Noting that gold was at one time selling as low as US$600 per ounce, he said miners would have to invest in technologies and find other means of lowering cost of production while increasing output. “The miners are involved in technology to increase production and productivity and that will benefit tremendously. It is not so much the high price but it’s your ability to compete and your ability to produce at a lower cost that will provide for enhanced export earnings and profitability for the miners to encourage them to be in the sector,” he said.

Gold price plummeted from US$1,673.75 in January to US$1,204 at the end of December 2013, resulting in a loss of almost US$452 per ounce. He reported that there were also118 price increase for gold ranging from 25 US cents to US$64.50 but 131 reductions from 25 US cents to US$140.50 cents during 2013.

With fuel being a major input in the mining sector, the Deputy Central Bank Governor said there was no need to worry if the price of oil remained in the range of US$75 to US$95 per barrel. He forecast that shifts towards green energy would impact significantly in the medium to long term. He said Guyana’s foreign reserves were equivalent to about 4.2 months of imports.

Citing latest available figures, Ganga told an appreciation event for new appointments at the Guyana Geology and Mines Commission (GGMC) and record gold declarations that gold exports 482,500 ounces raked in UDS$848 million or about 50 percent of the country’s export revenue for 2013. “It was a very, very good stabilising factor in the Guyanese economy providing the wherewithal for relatively stable exchange rate and also for lower inflation in the economy,” said Ganga who spoke at the event in his capacity as Chairman of the Guyana Gold Board. Gold exports of 455,000 ounces earned US$717 million in 2012.

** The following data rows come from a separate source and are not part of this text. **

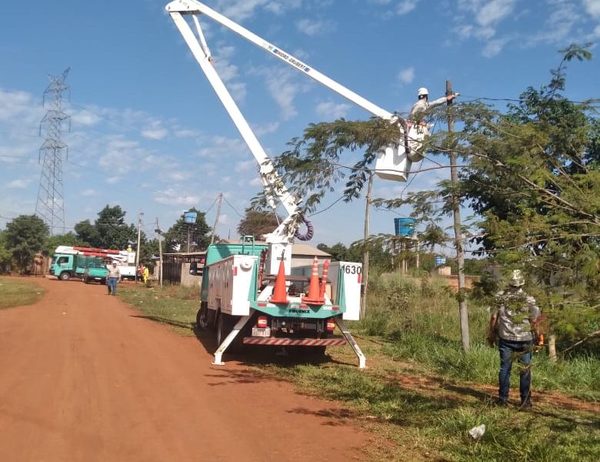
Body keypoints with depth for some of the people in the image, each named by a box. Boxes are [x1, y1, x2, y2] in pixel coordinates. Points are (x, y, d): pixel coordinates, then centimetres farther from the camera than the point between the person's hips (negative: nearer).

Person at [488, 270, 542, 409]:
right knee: (525, 370, 8)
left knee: (505, 368, 9)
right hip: (525, 339, -1)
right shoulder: (529, 299, -6)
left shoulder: (501, 297, -4)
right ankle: (525, 400, 13)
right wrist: (536, 334, 12)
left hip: (506, 338, 1)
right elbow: (534, 320, -5)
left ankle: (503, 399, 12)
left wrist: (491, 334, 9)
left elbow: (494, 317, -1)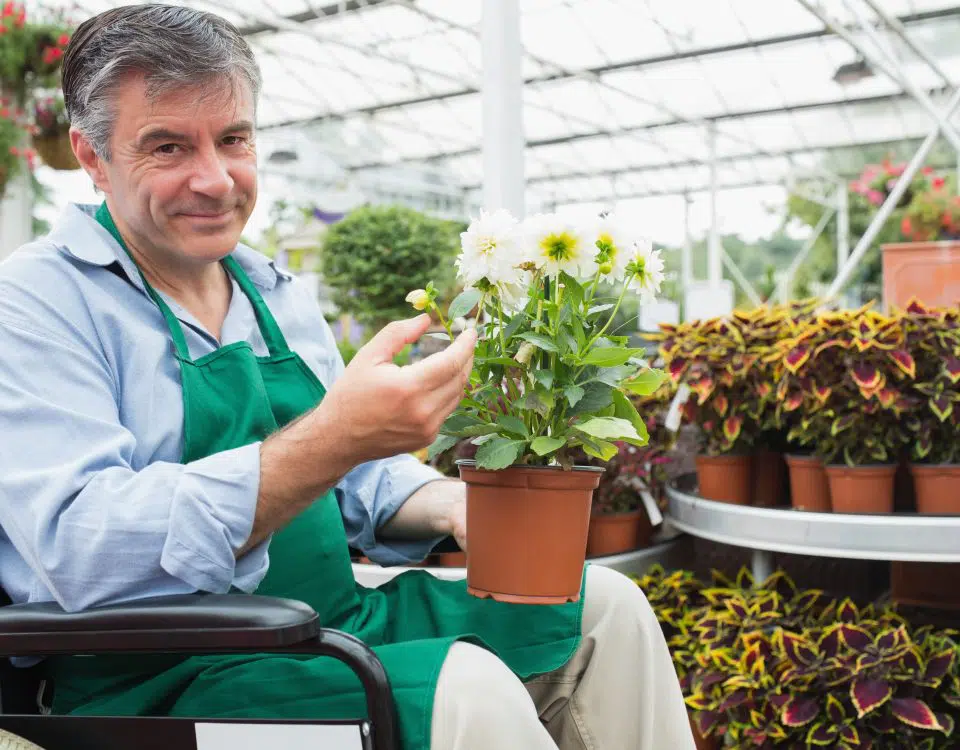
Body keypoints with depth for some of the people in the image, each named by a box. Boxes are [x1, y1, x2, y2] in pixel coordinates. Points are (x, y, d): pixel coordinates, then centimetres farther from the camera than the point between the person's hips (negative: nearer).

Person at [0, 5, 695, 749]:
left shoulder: (281, 295, 12)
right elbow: (79, 552, -25)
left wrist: (451, 505, -4)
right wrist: (334, 437, -33)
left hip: (343, 620, 7)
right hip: (160, 682, -7)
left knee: (605, 608, 0)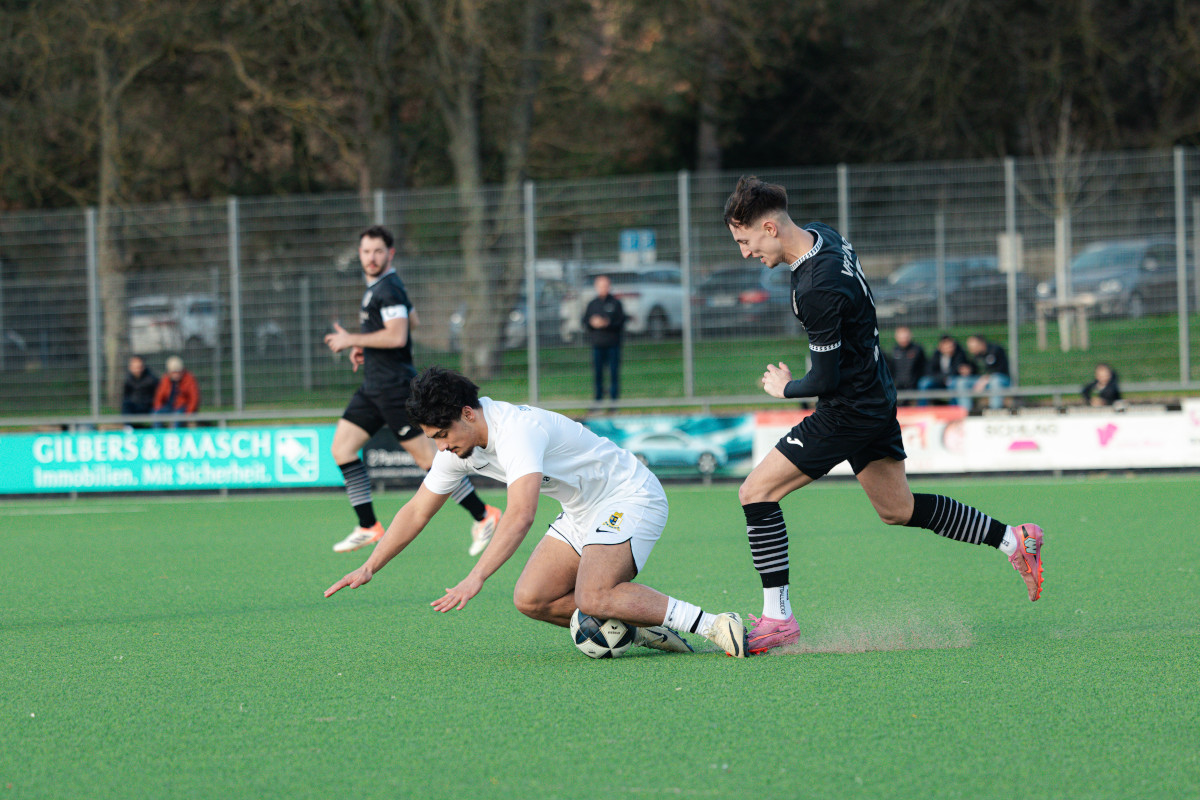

The GGB Chairman said that gold declaration last year increased by about 10 percent to 481,000 ounces in 2013 up from 438,000 in 2012.

In brief remarks, Minister of Natural Resources Robert Persaud sounded an appeal for all gold produced to be declared rather than smuggled. “I want to challenge everyone as we get into full production that we seek to declare every single ounce of gold that is produced in this country because we continue to receive reports within the Guyanese community and even our allies outside of Guyana about reports and allegations of smuggling,” he said.

More than one year ago, a huge quantity of gold was stolen from aboard a Guyanese cargo ship that had been docked in Curacao. Guyanese authorities had said that there was no credible evidence that the gold had come from this country.

There are also unconfirmed but repeated reports that huge quantities of Guyanese gold are smuggled to neighbouring Suriname where the total taxes are lower compared to those levied by Guyana.